Michael’s family has moved for the fourth time in ten years. Despite being an atheist Michael is enrolled at St Clare’s, a private catholic school, where he is awestruck by the outspoken Lucy during their history class. Lucy introduces Michael to her friends and their secret society- Heretics Anonymous. There is Avi, a gay Jewish boy; Eden, a pagan; and Max, a Unitarian who wants to be allowed to wear a cape with his school uniform. And then there is Lucy; a devout Catholic whose life ambition is to be a priest despite it being an impossibility for a woman.
“A heretic is someone who has belief, but not the right kind. At least according to the Catholic Church. A heretic might believe in God, but some of the other things she believes don’t match up with the party line.”
Lucy is Catholic the way Fitzgerald Grant was a Republican on Scandal. She is devoutly religious, yes, but the author clearly wants the audience to like her so she is supportive of gay marriage, the right to choose and other aspects people find off-putting about the Catholic Church.

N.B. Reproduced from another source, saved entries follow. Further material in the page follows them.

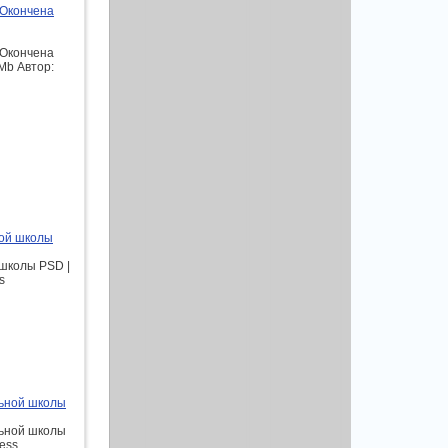
 Окончена
 Окончена
 Mb Автор:
ной школы
 школы PSD |
s
льной школы
льной школы
ress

It is a bit of a “having your cake and eating it too” approach to character development but I’ve come to expect that in YA.
Their club is mostly harmless although with Michael’s joining they go a bit more public. They make some edits to the sex education anti-choice video being shown one day during an assembly and publish a challenge to the dress code in the school paper. Essentially Heretics Anonymous is just a place for the five of them to spend time together discussing their various ideals but it also gives Michael a place to call home after so many relocations. Things change after a teacher is fired for violating the school’s mortality clause by marrying her longtime girlfriend and Michael comes up with a plan the other Heretics disagree with.
There is also a typically angsty subplot involving Michael’s tenuous relationship with his father, a man largely absent from his life despite being the architect of the many moves the family has made over the years. Michael also has a hyper intelligent younger sister who fills the “precocious tweenager” role so many books and movies employ lately.